_Required work_. In the records that follow, find the line with "Makaronu karote"; from there, retype every line exactly through the line with "Halbautomatischer Trimmerkopf mit Tap''n''Go", which also belongs to the answer.

_Provided material_.
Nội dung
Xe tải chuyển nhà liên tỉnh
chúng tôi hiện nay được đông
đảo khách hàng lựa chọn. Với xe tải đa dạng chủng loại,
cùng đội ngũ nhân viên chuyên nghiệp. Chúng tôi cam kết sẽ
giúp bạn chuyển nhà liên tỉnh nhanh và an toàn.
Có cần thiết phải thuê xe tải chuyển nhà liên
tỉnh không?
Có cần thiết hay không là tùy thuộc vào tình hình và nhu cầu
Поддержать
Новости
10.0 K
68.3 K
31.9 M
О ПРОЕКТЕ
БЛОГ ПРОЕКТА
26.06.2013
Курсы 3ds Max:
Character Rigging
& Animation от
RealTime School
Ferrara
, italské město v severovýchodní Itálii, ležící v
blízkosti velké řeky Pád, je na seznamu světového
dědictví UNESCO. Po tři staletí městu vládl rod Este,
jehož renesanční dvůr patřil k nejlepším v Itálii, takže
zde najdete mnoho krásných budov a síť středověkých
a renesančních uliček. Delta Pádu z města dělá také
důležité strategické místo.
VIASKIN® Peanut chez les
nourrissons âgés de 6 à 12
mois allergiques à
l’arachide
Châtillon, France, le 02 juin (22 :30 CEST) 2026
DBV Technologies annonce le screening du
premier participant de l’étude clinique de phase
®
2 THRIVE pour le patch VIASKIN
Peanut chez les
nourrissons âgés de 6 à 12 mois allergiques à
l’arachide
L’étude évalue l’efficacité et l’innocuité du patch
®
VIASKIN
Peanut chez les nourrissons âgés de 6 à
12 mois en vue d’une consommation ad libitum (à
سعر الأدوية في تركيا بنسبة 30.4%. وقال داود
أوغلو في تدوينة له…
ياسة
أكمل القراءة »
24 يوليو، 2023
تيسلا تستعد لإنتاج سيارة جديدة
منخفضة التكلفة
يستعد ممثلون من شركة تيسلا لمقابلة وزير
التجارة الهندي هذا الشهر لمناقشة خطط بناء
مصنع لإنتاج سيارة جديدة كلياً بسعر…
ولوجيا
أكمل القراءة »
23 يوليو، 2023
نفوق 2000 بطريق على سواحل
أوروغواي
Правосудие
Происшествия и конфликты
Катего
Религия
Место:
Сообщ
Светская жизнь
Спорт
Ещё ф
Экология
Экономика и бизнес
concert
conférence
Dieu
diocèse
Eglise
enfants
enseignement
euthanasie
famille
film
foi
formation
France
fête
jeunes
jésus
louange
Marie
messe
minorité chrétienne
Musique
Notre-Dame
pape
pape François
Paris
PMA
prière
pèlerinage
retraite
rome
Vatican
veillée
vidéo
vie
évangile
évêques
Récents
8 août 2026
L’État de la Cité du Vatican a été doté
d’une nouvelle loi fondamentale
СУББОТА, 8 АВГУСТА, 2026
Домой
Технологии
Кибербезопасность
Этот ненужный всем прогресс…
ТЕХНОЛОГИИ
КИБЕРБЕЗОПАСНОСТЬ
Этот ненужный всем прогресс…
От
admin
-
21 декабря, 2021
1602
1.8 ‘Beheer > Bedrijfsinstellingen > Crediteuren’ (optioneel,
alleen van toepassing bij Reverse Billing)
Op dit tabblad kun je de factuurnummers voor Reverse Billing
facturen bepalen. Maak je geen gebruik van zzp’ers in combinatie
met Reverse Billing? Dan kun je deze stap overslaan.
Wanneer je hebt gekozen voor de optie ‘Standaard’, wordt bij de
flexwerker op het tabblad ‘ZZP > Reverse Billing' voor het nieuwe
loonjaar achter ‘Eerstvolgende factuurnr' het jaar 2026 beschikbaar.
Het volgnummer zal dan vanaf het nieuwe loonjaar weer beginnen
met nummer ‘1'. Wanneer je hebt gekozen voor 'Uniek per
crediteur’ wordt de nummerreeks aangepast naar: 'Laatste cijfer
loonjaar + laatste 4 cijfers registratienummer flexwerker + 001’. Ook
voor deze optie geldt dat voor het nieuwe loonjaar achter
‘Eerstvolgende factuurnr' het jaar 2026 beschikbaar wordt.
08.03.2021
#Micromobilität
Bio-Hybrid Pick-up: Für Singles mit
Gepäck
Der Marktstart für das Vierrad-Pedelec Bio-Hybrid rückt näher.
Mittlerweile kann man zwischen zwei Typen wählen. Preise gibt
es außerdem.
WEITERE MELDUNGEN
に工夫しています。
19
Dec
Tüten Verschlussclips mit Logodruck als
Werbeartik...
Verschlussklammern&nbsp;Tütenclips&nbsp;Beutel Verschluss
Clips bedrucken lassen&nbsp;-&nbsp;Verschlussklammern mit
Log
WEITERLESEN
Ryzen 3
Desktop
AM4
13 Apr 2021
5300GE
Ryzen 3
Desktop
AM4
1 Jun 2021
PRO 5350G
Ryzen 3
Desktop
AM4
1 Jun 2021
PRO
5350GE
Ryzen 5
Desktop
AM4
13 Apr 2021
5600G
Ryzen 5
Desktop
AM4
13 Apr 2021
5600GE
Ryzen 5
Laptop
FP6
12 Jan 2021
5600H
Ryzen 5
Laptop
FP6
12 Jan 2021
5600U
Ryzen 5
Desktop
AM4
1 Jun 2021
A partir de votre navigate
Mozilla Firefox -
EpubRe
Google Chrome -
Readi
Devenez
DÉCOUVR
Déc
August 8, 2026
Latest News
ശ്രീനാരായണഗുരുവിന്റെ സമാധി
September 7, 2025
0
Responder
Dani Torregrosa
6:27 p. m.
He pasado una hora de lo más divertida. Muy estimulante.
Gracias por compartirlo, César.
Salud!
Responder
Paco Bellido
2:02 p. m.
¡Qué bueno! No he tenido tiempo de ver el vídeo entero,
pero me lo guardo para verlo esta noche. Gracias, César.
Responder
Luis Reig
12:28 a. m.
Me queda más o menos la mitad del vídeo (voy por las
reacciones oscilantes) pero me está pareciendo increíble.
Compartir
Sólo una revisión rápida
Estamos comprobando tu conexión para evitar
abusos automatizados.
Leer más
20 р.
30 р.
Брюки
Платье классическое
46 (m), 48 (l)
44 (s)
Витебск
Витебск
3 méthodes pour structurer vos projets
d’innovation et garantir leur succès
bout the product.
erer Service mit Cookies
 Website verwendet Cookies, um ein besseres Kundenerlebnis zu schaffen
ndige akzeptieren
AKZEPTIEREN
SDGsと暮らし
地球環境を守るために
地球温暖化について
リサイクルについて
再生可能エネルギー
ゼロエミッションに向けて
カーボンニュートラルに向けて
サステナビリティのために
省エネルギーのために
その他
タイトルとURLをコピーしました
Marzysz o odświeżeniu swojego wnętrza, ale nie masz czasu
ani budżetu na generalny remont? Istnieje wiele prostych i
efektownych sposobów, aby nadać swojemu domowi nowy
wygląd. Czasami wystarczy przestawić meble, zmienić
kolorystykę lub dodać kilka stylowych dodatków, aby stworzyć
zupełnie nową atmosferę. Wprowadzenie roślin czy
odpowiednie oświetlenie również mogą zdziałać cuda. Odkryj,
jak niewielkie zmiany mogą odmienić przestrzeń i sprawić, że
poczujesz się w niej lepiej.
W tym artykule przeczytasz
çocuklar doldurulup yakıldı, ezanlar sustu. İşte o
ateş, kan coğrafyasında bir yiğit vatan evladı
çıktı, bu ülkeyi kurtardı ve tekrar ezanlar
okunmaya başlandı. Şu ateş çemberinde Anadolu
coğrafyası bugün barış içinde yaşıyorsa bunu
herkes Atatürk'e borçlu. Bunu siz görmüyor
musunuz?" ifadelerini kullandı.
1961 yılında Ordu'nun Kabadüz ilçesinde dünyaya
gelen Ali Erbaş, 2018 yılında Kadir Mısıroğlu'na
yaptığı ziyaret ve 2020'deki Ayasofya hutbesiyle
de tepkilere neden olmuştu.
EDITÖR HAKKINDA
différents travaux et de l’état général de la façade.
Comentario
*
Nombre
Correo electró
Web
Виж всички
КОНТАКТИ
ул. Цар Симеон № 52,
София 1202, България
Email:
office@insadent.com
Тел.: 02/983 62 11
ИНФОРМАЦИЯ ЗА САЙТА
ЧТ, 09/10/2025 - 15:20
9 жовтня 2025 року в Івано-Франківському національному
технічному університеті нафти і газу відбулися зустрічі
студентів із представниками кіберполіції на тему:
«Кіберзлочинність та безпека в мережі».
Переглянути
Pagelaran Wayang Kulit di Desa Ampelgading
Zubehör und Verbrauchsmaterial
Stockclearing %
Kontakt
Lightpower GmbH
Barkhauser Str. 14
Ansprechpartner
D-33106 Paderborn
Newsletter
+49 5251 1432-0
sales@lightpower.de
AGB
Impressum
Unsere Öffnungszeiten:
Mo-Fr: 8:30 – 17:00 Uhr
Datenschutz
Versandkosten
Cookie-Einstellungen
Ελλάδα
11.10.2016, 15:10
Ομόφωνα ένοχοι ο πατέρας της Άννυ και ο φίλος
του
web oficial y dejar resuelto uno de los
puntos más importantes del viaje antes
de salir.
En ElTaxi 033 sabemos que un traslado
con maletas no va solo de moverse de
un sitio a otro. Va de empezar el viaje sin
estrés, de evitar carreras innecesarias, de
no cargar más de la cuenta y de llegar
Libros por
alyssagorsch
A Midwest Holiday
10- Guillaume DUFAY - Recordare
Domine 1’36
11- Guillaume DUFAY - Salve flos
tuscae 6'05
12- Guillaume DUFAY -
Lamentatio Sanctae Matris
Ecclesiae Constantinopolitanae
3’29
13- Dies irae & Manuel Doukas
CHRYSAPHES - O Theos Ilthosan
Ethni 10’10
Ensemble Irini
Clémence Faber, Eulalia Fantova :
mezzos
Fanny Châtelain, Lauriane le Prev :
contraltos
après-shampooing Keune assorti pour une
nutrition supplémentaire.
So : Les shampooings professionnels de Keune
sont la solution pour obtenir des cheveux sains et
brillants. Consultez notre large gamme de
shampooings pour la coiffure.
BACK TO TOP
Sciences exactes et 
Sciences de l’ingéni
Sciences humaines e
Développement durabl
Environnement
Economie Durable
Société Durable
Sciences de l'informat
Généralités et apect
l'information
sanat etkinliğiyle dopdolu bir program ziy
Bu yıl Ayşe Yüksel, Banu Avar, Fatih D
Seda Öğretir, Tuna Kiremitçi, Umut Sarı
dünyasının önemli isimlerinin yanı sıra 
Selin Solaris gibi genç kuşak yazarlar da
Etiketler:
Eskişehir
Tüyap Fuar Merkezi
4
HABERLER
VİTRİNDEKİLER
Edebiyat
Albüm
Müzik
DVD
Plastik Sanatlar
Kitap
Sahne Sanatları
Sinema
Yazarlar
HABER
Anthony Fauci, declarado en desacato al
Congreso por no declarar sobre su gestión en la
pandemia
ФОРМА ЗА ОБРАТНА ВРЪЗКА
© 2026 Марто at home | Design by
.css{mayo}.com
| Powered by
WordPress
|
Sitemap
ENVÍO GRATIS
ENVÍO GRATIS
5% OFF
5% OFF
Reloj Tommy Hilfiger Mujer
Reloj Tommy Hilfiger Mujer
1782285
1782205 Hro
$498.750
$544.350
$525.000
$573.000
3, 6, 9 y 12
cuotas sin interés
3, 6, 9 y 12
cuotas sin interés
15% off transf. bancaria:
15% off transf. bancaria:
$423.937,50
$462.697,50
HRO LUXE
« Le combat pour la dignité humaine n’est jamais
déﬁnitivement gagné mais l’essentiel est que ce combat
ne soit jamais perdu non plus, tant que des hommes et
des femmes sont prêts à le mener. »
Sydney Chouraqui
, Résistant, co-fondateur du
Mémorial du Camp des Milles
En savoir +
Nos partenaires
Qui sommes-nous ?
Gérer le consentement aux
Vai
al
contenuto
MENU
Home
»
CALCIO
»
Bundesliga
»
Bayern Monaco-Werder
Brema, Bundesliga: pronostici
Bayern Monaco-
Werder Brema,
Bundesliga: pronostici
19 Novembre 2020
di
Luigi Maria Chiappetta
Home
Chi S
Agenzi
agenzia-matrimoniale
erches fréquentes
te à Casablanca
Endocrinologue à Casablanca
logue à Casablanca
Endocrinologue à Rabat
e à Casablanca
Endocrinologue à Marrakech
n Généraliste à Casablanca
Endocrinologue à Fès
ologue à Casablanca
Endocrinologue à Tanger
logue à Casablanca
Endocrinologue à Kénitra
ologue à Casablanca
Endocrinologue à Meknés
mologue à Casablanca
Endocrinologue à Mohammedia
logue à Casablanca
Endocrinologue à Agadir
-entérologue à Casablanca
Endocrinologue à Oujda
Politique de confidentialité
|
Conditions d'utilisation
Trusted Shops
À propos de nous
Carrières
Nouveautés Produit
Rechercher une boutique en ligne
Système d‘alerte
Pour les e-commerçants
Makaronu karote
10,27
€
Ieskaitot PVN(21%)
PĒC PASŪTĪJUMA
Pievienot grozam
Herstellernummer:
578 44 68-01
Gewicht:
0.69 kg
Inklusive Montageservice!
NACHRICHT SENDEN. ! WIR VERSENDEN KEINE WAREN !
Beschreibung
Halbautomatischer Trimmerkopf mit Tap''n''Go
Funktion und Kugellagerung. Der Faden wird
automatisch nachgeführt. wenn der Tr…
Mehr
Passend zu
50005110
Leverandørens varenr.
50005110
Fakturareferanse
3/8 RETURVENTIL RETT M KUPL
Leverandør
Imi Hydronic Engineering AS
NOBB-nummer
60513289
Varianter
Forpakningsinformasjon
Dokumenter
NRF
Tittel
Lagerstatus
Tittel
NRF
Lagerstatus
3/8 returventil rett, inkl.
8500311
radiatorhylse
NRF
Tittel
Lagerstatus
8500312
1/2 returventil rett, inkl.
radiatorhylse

_Response to this task_.
Makaronu karote
10,27
€
Ieskaitot PVN(21%)
PĒC PASŪTĪJUMA
Pievienot grozam
Herstellernummer:
578 44 68-01
Gewicht:
0.69 kg
Inklusive Montageservice!
NACHRICHT SENDEN. ! WIR VERSENDEN KEINE WAREN !
Beschreibung
Halbautomatischer Trimmerkopf mit Tap''n''Go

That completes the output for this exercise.